**WHAT YOU ARE ASKED TO DO**
Rewrite the rows below, replacing every "developed" with "edited" and keeping everything else the same.

Saved entries
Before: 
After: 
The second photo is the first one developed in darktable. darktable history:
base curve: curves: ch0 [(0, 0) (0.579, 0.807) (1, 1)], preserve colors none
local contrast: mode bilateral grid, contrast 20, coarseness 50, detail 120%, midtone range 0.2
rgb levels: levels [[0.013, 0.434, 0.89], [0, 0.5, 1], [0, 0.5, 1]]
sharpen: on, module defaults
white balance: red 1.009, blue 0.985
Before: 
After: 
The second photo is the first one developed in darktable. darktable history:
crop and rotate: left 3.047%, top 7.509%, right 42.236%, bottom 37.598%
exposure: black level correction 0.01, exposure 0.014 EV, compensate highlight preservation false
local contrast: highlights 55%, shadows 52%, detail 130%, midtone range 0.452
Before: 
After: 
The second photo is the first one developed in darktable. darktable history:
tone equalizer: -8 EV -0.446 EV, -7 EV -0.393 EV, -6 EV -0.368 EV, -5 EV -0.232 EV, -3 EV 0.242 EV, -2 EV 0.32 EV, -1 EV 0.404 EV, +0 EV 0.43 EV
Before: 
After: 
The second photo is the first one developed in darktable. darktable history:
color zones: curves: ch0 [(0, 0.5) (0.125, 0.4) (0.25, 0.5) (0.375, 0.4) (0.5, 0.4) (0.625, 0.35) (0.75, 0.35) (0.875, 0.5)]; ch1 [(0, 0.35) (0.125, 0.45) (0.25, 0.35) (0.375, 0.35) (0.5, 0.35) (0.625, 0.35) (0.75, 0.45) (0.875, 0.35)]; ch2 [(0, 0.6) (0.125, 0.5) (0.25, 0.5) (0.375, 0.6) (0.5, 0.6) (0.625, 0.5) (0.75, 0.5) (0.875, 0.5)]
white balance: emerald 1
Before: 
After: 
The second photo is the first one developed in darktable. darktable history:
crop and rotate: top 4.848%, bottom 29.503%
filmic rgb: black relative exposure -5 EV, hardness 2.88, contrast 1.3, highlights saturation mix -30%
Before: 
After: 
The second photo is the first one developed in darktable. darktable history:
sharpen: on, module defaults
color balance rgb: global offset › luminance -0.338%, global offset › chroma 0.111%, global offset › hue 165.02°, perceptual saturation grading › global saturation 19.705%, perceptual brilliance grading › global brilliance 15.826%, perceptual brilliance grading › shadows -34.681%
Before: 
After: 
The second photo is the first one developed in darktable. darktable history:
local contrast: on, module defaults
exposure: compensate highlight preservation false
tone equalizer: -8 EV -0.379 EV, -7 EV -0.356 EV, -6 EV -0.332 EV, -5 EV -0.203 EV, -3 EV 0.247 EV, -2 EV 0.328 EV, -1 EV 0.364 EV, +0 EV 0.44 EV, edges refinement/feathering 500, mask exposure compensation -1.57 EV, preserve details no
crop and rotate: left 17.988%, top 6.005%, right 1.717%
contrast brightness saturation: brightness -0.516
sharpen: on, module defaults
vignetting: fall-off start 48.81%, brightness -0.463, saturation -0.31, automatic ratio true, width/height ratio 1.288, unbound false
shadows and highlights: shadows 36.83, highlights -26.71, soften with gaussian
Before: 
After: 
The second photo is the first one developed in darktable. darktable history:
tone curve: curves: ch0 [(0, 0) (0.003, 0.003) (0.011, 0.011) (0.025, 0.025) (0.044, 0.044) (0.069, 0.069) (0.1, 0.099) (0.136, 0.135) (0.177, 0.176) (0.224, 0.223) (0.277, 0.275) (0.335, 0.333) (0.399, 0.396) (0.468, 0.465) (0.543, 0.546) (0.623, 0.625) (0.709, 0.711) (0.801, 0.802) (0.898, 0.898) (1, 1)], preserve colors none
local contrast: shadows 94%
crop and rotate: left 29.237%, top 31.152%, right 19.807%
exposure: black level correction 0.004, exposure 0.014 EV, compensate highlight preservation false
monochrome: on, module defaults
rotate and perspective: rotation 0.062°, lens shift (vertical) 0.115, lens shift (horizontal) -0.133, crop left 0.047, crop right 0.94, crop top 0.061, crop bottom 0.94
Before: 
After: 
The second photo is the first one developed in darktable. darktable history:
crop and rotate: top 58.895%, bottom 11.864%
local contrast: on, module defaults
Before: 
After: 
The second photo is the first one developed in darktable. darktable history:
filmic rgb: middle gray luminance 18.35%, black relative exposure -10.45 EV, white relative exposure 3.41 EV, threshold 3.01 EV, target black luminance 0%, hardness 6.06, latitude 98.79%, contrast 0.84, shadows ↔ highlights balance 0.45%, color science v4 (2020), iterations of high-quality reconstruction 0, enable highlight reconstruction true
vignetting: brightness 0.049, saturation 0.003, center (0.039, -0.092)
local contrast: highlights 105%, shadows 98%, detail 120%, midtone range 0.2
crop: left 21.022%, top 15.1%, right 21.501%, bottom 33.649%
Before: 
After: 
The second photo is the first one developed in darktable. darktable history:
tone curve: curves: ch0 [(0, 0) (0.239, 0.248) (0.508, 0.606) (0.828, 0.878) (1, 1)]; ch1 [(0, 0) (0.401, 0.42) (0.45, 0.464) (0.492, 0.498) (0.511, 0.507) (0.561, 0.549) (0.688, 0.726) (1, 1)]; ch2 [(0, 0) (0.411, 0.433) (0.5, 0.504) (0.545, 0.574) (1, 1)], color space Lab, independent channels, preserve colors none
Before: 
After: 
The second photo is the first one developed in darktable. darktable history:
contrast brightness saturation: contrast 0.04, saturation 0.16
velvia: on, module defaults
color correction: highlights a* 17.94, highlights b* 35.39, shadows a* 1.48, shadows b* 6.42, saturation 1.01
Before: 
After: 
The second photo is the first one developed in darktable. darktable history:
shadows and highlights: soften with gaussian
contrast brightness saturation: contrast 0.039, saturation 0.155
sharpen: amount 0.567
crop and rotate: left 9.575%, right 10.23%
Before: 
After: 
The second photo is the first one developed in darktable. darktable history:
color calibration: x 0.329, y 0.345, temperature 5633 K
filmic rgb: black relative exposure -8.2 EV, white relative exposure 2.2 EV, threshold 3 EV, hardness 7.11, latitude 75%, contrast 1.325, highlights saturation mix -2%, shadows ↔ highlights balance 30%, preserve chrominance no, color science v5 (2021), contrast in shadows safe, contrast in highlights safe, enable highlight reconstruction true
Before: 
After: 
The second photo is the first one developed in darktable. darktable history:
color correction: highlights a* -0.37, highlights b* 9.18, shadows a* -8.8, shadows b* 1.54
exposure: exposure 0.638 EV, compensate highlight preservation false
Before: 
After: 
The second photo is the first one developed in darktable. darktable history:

**REPLY TO THE TASK**
Before: 
After: 
The second photo is the first one edited in darktable. darktable history:
base curve: curves: ch0 [(0, 0) (0.579, 0.807) (1, 1)], preserve colors none
local contrast: mode bilateral grid, contrast 20, coarseness 50, detail 120%, midtone range 0.2
rgb levels: levels [[0.013, 0.434, 0.89], [0, 0.5, 1], [0, 0.5, 1]]
sharpen: on, module defaults
white balance: red 1.009, blue 0.985
Before: 
After: 
The second photo is the first one edited in darktable. darktable history:
crop and rotate: left 3.047%, top 7.509%, right 42.236%, bottom 37.598%
exposure: black level correction 0.01, exposure 0.014 EV, compensate highlight preservation false
local contrast: highlights 55%, shadows 52%, detail 130%, midtone range 0.452
Before: 
After: 
The second photo is the first one edited in darktable. darktable history:
tone equalizer: -8 EV -0.446 EV, -7 EV -0.393 EV, -6 EV -0.368 EV, -5 EV -0.232 EV, -3 EV 0.242 EV, -2 EV 0.32 EV, -1 EV 0.404 EV, +0 EV 0.43 EV
Before: 
After: 
The second photo is the first one edited in darktable. darktable history:
color zones: curves: ch0 [(0, 0.5) (0.125, 0.4) (0.25, 0.5) (0.375, 0.4) (0.5, 0.4) (0.625, 0.35) (0.75, 0.35) (0.875, 0.5)]; ch1 [(0, 0.35) (0.125, 0.45) (0.25, 0.35) (0.375, 0.35) (0.5, 0.35) (0.625, 0.35) (0.75, 0.45) (0.875, 0.35)]; ch2 [(0, 0.6) (0.125, 0.5) (0.25, 0.5) (0.375, 0.6) (0.5, 0.6) (0.625, 0.5) (0.75, 0.5) (0.875, 0.5)]
white balance: emerald 1
Before: 
After: 
The second photo is the first one edited in darktable. darktable history:
crop and rotate: top 4.848%, bottom 29.503%
filmic rgb: black relative exposure -5 EV, hardness 2.88, contrast 1.3, highlights saturation mix -30%
Before: 
After: 
The second photo is the first one edited in darktable. darktable history:
sharpen: on, module defaults
color balance rgb: global offset › luminance -0.338%, global offset › chroma 0.111%, global offset › hue 165.02°, perceptual saturation grading › global saturation 19.705%, perceptual brilliance grading › global brilliance 15.826%, perceptual brilliance grading › shadows -34.681%
Before: 
After: 
The second photo is the first one edited in darktable. darktable history:
local contrast: on, module defaults
exposure: compensate highlight preservation false
tone equalizer: -8 EV -0.379 EV, -7 EV -0.356 EV, -6 EV -0.332 EV, -5 EV -0.203 EV, -3 EV 0.247 EV, -2 EV 0.328 EV, -1 EV 0.364 EV, +0 EV 0.44 EV, edges refinement/feathering 500, mask exposure compensation -1.57 EV, preserve details no
crop and rotate: left 17.988%, top 6.005%, right 1.717%
contrast brightness saturation: brightness -0.516
sharpen: on, module defaults
vignetting: fall-off start 48.81%, brightness -0.463, saturation -0.31, automatic ratio true, width/height ratio 1.288, unbound false
shadows and highlights: shadows 36.83, highlights -26.71, soften with gaussian
Before: 
After: 
The second photo is the first one edited in darktable. darktable history:
tone curve: curves: ch0 [(0, 0) (0.003, 0.003) (0.011, 0.011) (0.025, 0.025) (0.044, 0.044) (0.069, 0.069) (0.1, 0.099) (0.136, 0.135) (0.177, 0.176) (0.224, 0.223) (0.277, 0.275) (0.335, 0.333) (0.399, 0.396) (0.468, 0.465) (0.543, 0.546) (0.623, 0.625) (0.709, 0.711) (0.801, 0.802) (0.898, 0.898) (1, 1)], preserve colors none
local contrast: shadows 94%
crop and rotate: left 29.237%, top 31.152%, right 19.807%
exposure: black level correction 0.004, exposure 0.014 EV, compensate highlight preservation false
monochrome: on, module defaults
rotate and perspective: rotation 0.062°, lens shift (vertical) 0.115, lens shift (horizontal) -0.133, crop left 0.047, crop right 0.94, crop top 0.061, crop bottom 0.94
Before: 
After: 
The second photo is the first one edited in darktable. darktable history:
crop and rotate: top 58.895%, bottom 11.864%
local contrast: on, module defaults
Before: 
After: 
The second photo is the first one edited in darktable. darktable history:
filmic rgb: middle gray luminance 18.35%, black relative exposure -10.45 EV, white relative exposure 3.41 EV, threshold 3.01 EV, target black luminance 0%, hardness 6.06, latitude 98.79%, contrast 0.84, shadows ↔ highlights balance 0.45%, color science v4 (2020), iterations of high-quality reconstruction 0, enable highlight reconstruction true
vignetting: brightness 0.049, saturation 0.003, center (0.039, -0.092)
local contrast: highlights 105%, shadows 98%, detail 120%, midtone range 0.2
crop: left 21.022%, top 15.1%, right 21.501%, bottom 33.649%
Before: 
After: 
The second photo is the first one edited in darktable. darktable history:
tone curve: curves: ch0 [(0, 0) (0.239, 0.248) (0.508, 0.606) (0.828, 0.878) (1, 1)]; ch1 [(0, 0) (0.401, 0.42) (0.45, 0.464) (0.492, 0.498) (0.511, 0.507) (0.561, 0.549) (0.688, 0.726) (1, 1)]; ch2 [(0, 0) (0.411, 0.433) (0.5, 0.504) (0.545, 0.574) (1, 1)], color space Lab, independent channels, preserve colors none
Before: 
After: 
The second photo is the first one edited in darktable. darktable history:
contrast brightness saturation: contrast 0.04, saturation 0.16
velvia: on, module defaults
color correction: highlights a* 17.94, highlights b* 35.39, shadows a* 1.48, shadows b* 6.42, saturation 1.01
Before: 
After: 
The second photo is the first one edited in darktable. darktable history:
shadows and highlights: soften with gaussian
contrast brightness saturation: contrast 0.039, saturation 0.155
sharpen: amount 0.567
crop and rotate: left 9.575%, right 10.23%
Before: 
After: 
The second photo is the first one edited in darktable. darktable history:
color calibration: x 0.329, y 0.345, temperature 5633 K
filmic rgb: black relative exposure -8.2 EV, white relative exposure 2.2 EV, threshold 3 EV, hardness 7.11, latitude 75%, contrast 1.325, highlights saturation mix -2%, shadows ↔ highlights balance 30%, preserve chrominance no, color science v5 (2021), contrast in shadows safe, contrast in highlights safe, enable highlight reconstruction true
Before: 
After: 
The second photo is the first one edited in darktable. darktable history:
color correction: highlights a* -0.37, highlights b* 9.18, shadows a* -8.8, shadows b* 1.54
exposure: exposure 0.638 EV, compensate highlight preservation false
Before: 
After: 
The second photo is the first one edited in darktable. darktable history:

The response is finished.